Clone the drupal on local machine and update from drupal using cvs. Then update the git and push the changes to remote server.

$ git clone ssh://myusername@myserver/home/myusername/gitReps/drupal.git
$ cd drupal.git
$ cvs update -r DRUPAL-6.11 -dP
$ git status
$ git add .
$ git commit -m "Drupal core updated to version 6.11"
$ git push myTux master

Now lets create two other seperate clone of this repository. drupal-and-modules.git would keep updates repository along with updated modules and themese. drupal-production.git would keep code ready to be deployed. (I was wondering if some workaround with using branches can solve it? Any suggestions?)

On the server

$ git clone drupal.git drupal-and-modules.git

On client machine

$ git clone ssh://myusername@myserver/home/myusername/gitReps/drupal-and-modules.git
$ mkdir sites/all/modules
$ cvs -z6 -d:pserver:anonymous:anonymous@cvs.drupal.org:/cvs/drupal-contrib checkout -d sites/all/modules/cck -r DRUPAL-6--2-1 contributions/modules/cck
$ git add .
$ git commit -m "Imported cck 6-2.1 imported"

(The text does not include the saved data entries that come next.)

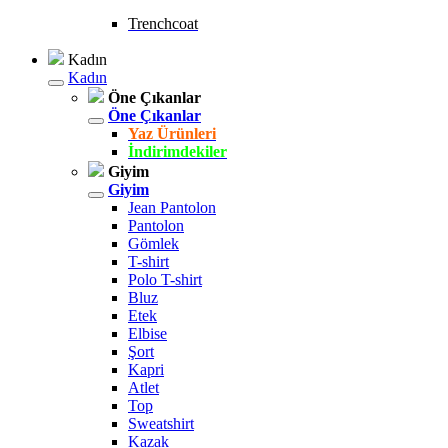
Trenchcoat
Kadın
Kadın
Öne Çıkanlar
Öne Çıkanlar
Yaz Ürünleri
İndirimdekiler
Giyim
Giyim
Jean Pantolon
Pantolon
Gömlek
T-shirt
Polo T-shirt
Bluz
Etek
Elbise
Şort
Kapri
Atlet
Top
Sweatshirt
Kazak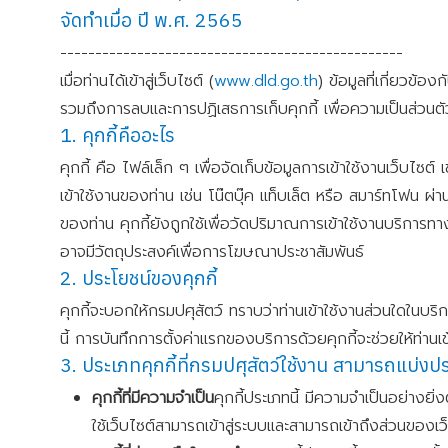
จัดทำเมื่อ ปี พ.ศ. 2565
-------------------------------------------------
เมื่อท่านได้เข้าสู่เว็บไซต์ (
www.dld.go.th
) ข้อมูลที่เกี่ยวข้
รวมถึงการลบและการปฏิเสธการเก็บคุกกี้ เพื่อความเป็นส่วนตัวขอ
1. คุกกี้คืออะไร
คุกกี้ คือ ไฟล์เล็ก ๆ เพื่อจัดเก็บข้อมูลการเข้าใช้งานเว็บไซต์
เข้าใช้งานของท่าน เช่น โน๊ตบุ๊ค แท็บเล็ต หรือ สมาร์ทโฟน ผ่า
ของท่าน คุกกี้ยังถูกใช้เพื่อวัดปริมาณการเข้าใช้งานบริกา
อาจมีวัตถุประสงค์เพื่อการโฆษณาประชาสัมพันธ์
2. ประโยชน์ของคุกกี้
คุกกี้จะบอกให้กรมปศุสัตว์ ทราบว่าท่านเข้าใช้งานส่วนใดใน
นี้ การบันทึกการตั้งค่าแรกของบริการด้วยคุกกี้จะช่วยให้ท่านเข้า
3. ประเภทคุกกี้ที่กรมปศุสัตว์ใช้งาน สามารถแบ่งประ
คุกกี้ที่มีความจำเป็น
คุกกี้ประเภทนี้ มีความจำเป็นอย่างยิ่ง
ใช้เว็บไซต์สามารถเข้าสู่ระบบและสามารถเข้าถึงส่วนของเว็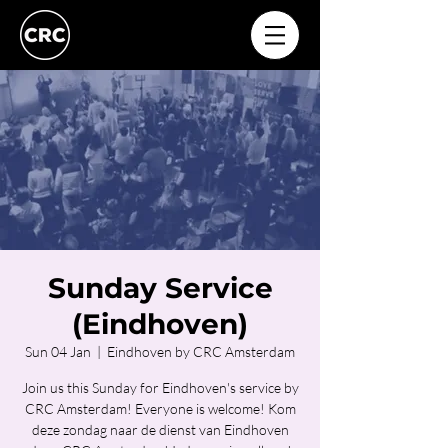
Sunday Service
(Eindhoven)
Sun 04 Jan
  |  
Eindhoven by CRC Amsterdam
Join us this Sunday for Eindhoven's service by
CRC Amsterdam! Everyone is welcome! Kom
deze zondag naar de dienst van Eindhoven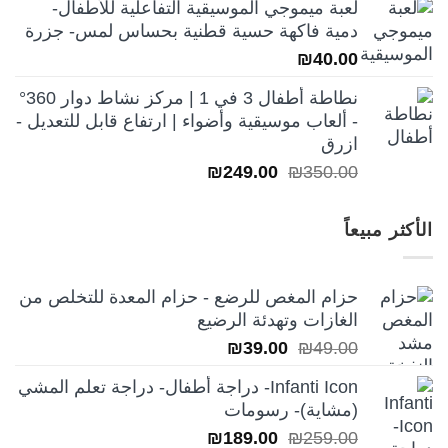
لعبة ميموجي الموسيقية التفاعلية للأطفال-
هو:
هو:
دمية فاكهة حسية قطنية بحساس لمس- جزرة
₪250.00.
₪350.00.
₪
40.00
نطاطة أطفال 3 في 1 | مركز نشاط دوار 360°
- ألعاب موسيقية وأضواء | ارتفاع قابل للتعديل -
ازرق
السعر
السعر
₪
249.00
₪
350.00
الأصلي
الحالي
هو:
هو:
الأكثر مبيعاً
₪249.00.
₪350.00.
حزام المغص للرضع - حزام المعدة للتخلص من
الغازات وتهدئة الرضيع
السعر
السعر
₪
39.00
₪
49.00
الأصلي
الحالي
Infanti Icon- دراجة أطفال- دراجة تعلم المشي
هو:
هو:
(مشاية)- رسومات
₪39.00.
₪49.00.
السعر
السعر
₪
189.00
₪
259.00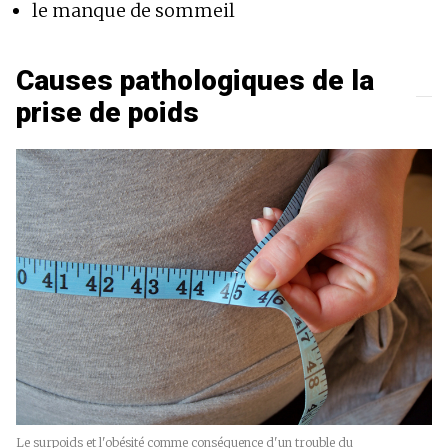
le manque de sommeil
Causes pathologiques de la
prise de poids
Le surpoids et l'obésité comme conséquence d'un trouble du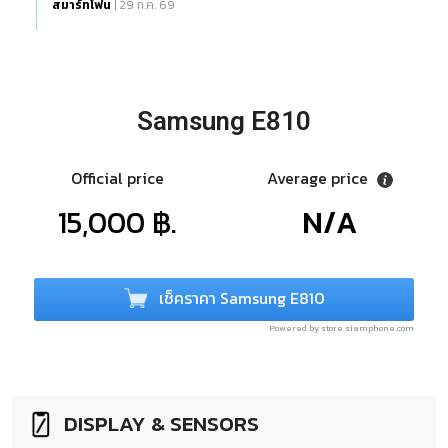
สมาร์ทโฟน
| 29 ก.ค. 69
Samsung E810
Official price
Average price
15,000 ฿.
N/A
เช็คราคา Samsung E810
Powered by store.siamphone.com
DISPLAY & SENSORS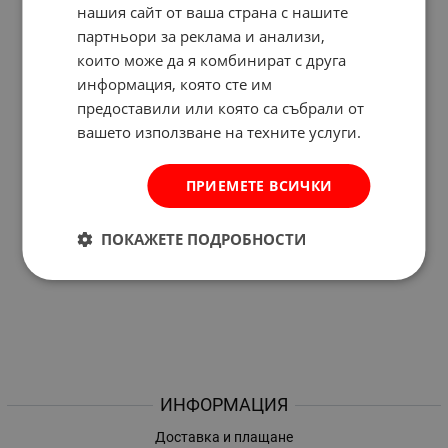
нашия сайт от ваша страна с нашите
партньори за реклама и анализи,
които може да я комбинират с друга
информация, която сте им
предоставили или която са събрали от
вашето използване на техните услуги.
ПРИЕМЕТЕ ВСИЧКИ
ПОКАЖЕТЕ ПОДРОБНОСТИ
ИНФОРМАЦИЯ
Доставка и плащане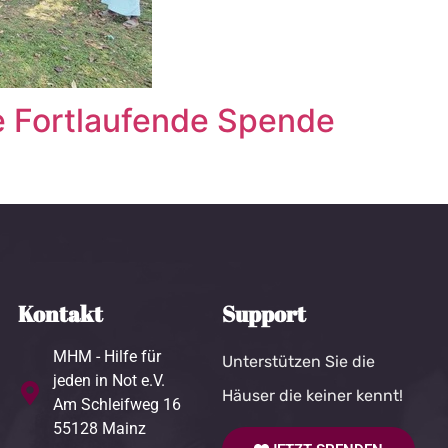
e Fortlaufende Spende
Kontakt
Support
MHM - Hilfe für
Unterstützen Sie die
jeden in Not e.V.
Häuser die keiner kennt!
Am Schleifweg 16
55128 Mainz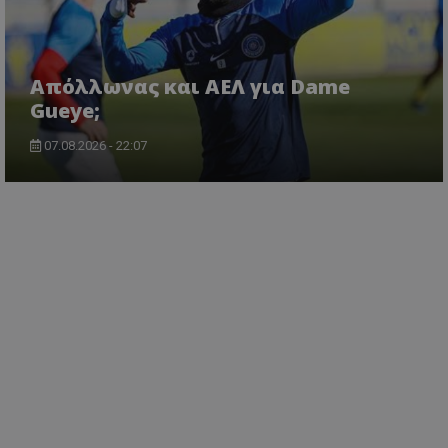
Απόλλωνας και ΑΕΛ για Dame
Gueye;
07.08.2026 - 22:07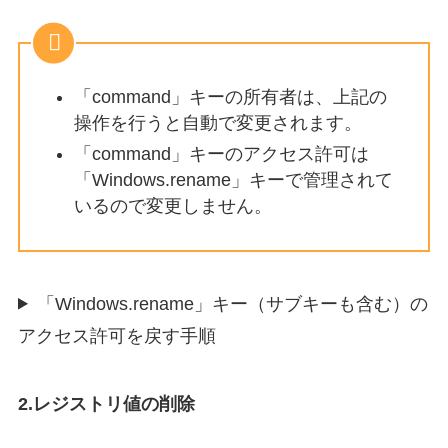
「command」キーの所有者は、上記の
操作を行うと自動で変更されます。
「command」キーのアクセス許可は
「Windows.rename」キーで管理されて
いるので変更しません。
「Windows.rename」キー（サブキーも含む）の
アクセス許可を戻す手順
2.レジストリ値の削除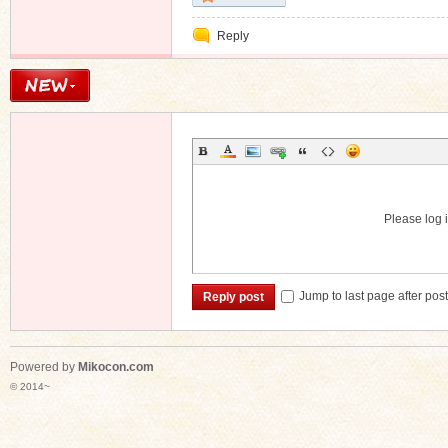
Reply
Please log i
Jump to last page after pos
Reply post
Powered by
Mikocon.com
© 2014~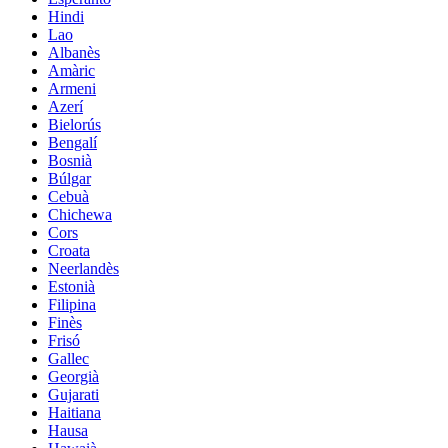
Hindi
Lao
Albanès
Amàric
Armeni
Azerí
Bielorús
Bengalí
Bosnià
Búlgar
Cebuà
Chichewa
Cors
Croata
Neerlandès
Estonià
Filipina
Finès
Frisó
Gallec
Georgià
Gujarati
Haitiana
Hausa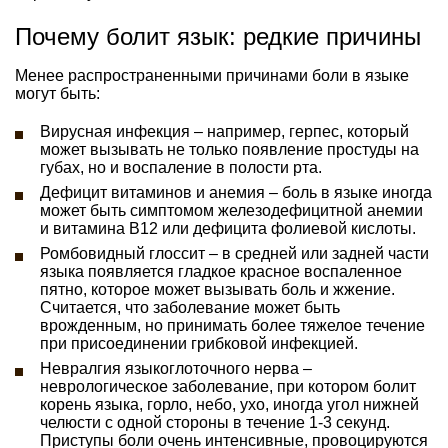
Почему болит язык: редкие причины
Менее распространенными причинами боли в языке
могут быть:
Вирусная инфекция – например, герпес, который
может вызывать не только появление простуды на
губах, но и воспаление в полости рта.
Дефицит витаминов и анемия – боль в языке иногда
может быть симптомом железодефицитной анемии
и витамина B12 или дефицита фолиевой кислоты.
Ромбовидный глоссит – в средней или задней части
языка появляется гладкое красное воспаленное
пятно, которое может вызывать боль и жжение.
Считается, что заболевание может быть
врожденным, но принимать более тяжелое течение
при присоединении грибковой инфекцией.
Невралгия языкоглоточного нерва –
неврологическое заболевание, при котором болит
корень языка, горло, небо, ухо, иногда угол нижней
челюсти с одной стороны в течение 1-3 секунд.
Приступы боли очень интенсивные, провоцируются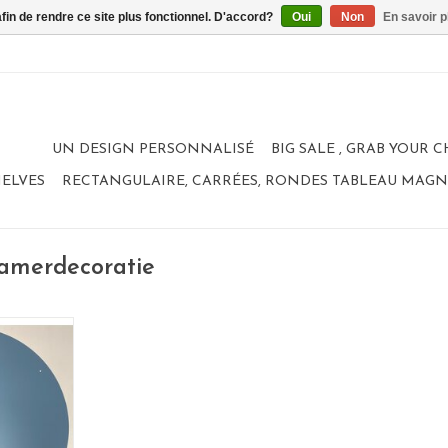
afin de rendre ce site plus fonctionnel. D'accord?
Oui
Non
En savoir p
UN DESIGN PERSONNALISÉ
BIG SALE , GRAB YOUR 
HELVES
RECTANGULAIRE, CARRÉES, RONDES TABLEAU MAG
kamerdecoratie
tique
 cm
elgium
ted steel
ANIER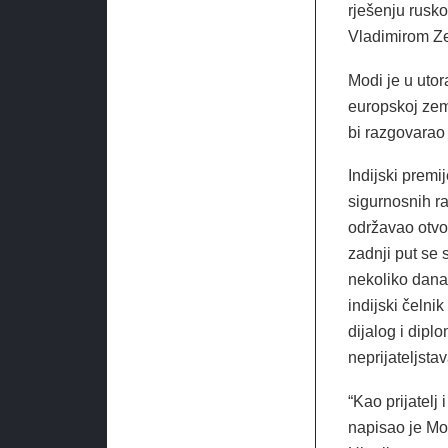
rješenju rusk
Vladimirom Ze
Modi je u utor
europskoj zeml
bi razgovarao
Indijski premi
sigurnosnih raz
održavao otvor
zadnji put se 
nekoliko dana 
indijski čelni
dijalog i dipl
neprijateljsta
“Kao prijatelj
napisao je Modi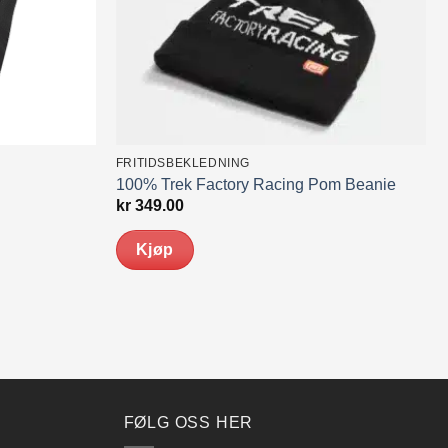
FRITIDSBEKLEDNING
100% Trek Factory Racing Pom Beanie
kr
349.00
Kjøp
FØLG OSS HER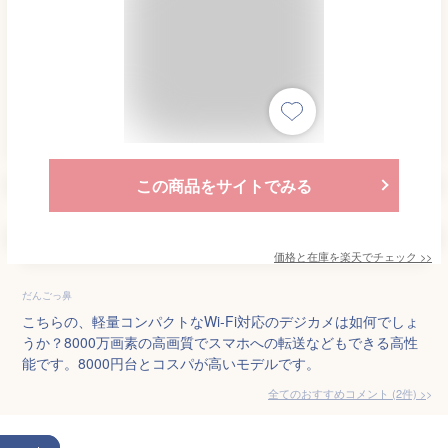
この商品をサイトでみる
価格と在庫を
楽天
でチェック
>>
だんごっ鼻
こちらの、軽量コンパクトなWi-Fi対応のデジカメは如何でしょ
うか？8000万画素の高画質でスマホへの転送などもできる高性
能です。8000円台とコスパが高いモデルです。
全てのおすすめコメント
(
2
件)
>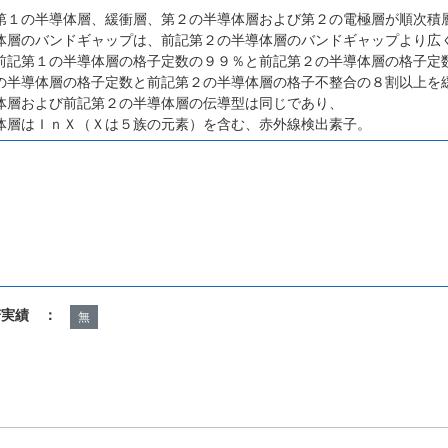
第１の半導体層、緩衝層、第２の半導体層および第２の電極層が順次積
体層のバンドギャップは、前記第２の半導体層のバンドギャップより広
前記第１の半導体層の格子定数の９９％と前記第２の半導体層の格子定
の半導体層の格子定数と前記第２の半導体層の格子不整合の８割以上を
体層および前記第２の半導体層の伝導型は同じであり、
体層はＩｎＸ（Ｘは５族の元素）を含む、赤外線検出素子。
諾実績 ：
無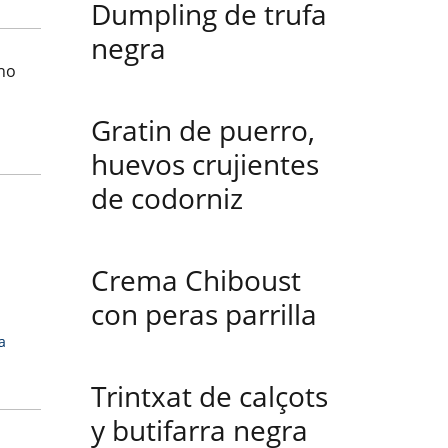
Dumpling de trufa
negra
ho
Gratin de puerro,
huevos crujientes
de codorniz
Crema Chiboust
con peras parrilla
a
Trintxat de calçots
y butifarra negra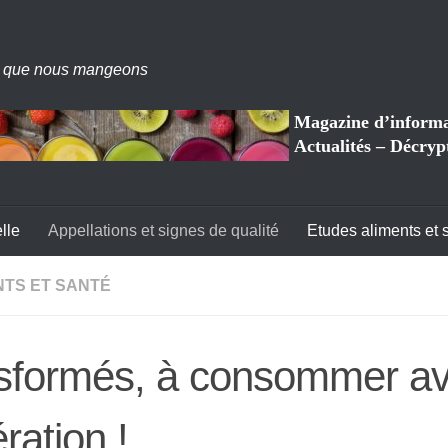
 que nous mangeons
Magazine d’informat
Actualités – Décryp
lle
Appellations et signes de qualité
Etudes aliments et 
NTS ET SANTÉ
ansformés, à consommer a
ation !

Now lets push this changed drupal to drupal-and-modules.git on remote server.

$ git remote
origin
$ git branch
* master
$ git push origin master
Counting objects: 343, done.
Compressing objects: 100% (306/306), done.
Writing objects: 100% (336/336), 375.90 KiB, done.
Total 336 (delta 37), reused 0 (delta 0)
To ssh://myusername@myserver/home/myusername/gitReps/drupal-and-modules.git
   046640c..dc5c0c3  master -> master

This updates the drupal-and-modules.git.

When drupal.git is updated, drupal-and-modules.git can be updated simply by using command

git pull

Similarly we can maintain a third repository with all the localization and ready for production.

The implementation worked fine and the workflow should work in theory. However I’m pretty sure, it will be polished as I use git more and start using rebasing and stashing.